America needs a little cuddling right about now. Unemployment rates are stuck, with no immediate hope of falling. People are worried and scared. The middle class American dream is in danger of slipping through the fingers of so many, and on top of that, our geographic treasures, such as the Gulf and the beaches of Pensacola are imperiled. Is anything sacred anymore? But instead of connecting with us, President Obama comes off as curiously truculent and annoyed. That may be reflective of the national mood but it is not what we need at this moment in history. Where is that decided, active hope?
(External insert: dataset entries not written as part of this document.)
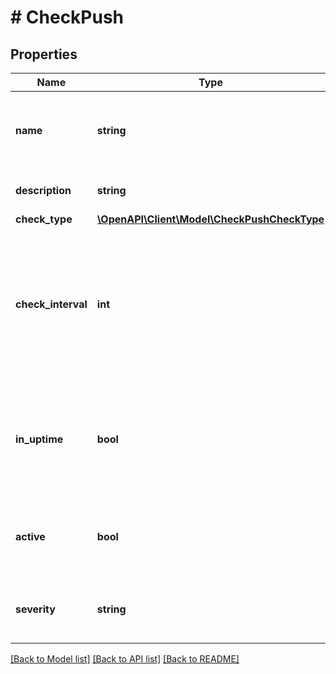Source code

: # # CheckPush

## Properties

Name | Type | Description | Notes
------------ | ------------- | ------------- | -------------
**name** | **string** | Unique name scoped to your account for the check | [optional]
**description** | **string** | Optional description field | [optional]
**check_type** | [**\OpenAPI\Client\Model\CheckPushCheckType**](CheckPushCheckType.md) |  | [optional]
**check_interval** | **int** | Number of seconds you want between check executions (minimum value is 60, depending on your subscription plan) | [optional] [default to 300]
**in_uptime** | **bool** | Used to determine if check should affect account wide availability calculations | [optional] [default to true]
**active** | **bool** | Used to determine if check should be scheduled to execute | [optional] [default to true]
**severity** | **string** | Severity level threshold for sending notifications. | [optional] [default to 'critical']

[[Back to Model list]](../../README.md#models) [[Back to API list]](../../README.md#endpoints) [[Back to README]](../../README.md)
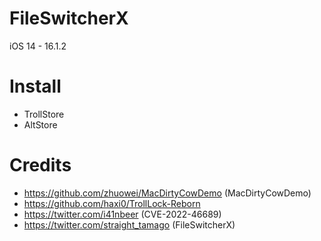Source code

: # FileSwitcherX

iOS 14 - 16.1.2

# Install
- TrollStore
- AltStore

# Credits
- https://github.com/zhuowei/MacDirtyCowDemo (MacDirtyCowDemo)
- https://github.com/haxi0/TrollLock-Reborn
- https://twitter.com/i41nbeer (CVE-2022-46689)
- https://twitter.com/straight_tamago (FileSwitcherX)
I began this post by taking a good natured poke at Anderson Cooper, or “Old Smoldering Blue Eyes (OSBE),” as my good friend Diane calls him. But there is a reason I invoked his studly example. AC gets it. He understands that in the midst of a local or international crisis (Katrina, the Earthquake in Haiti, trouble in the Gulf), America wants to see a virile, somber visage, on the ground talking to people, raising awareness, and providing the televised appearance of making things happen. Sitting in the Oval Office on a Tuesday night asking the nation to pray just doesn’t fill that need. God doesn’t know how to fix this mess either. When did “Yes, We Can” become an inert heavenly plea?

Get thee to an Abercrombie & Fitch, Barack!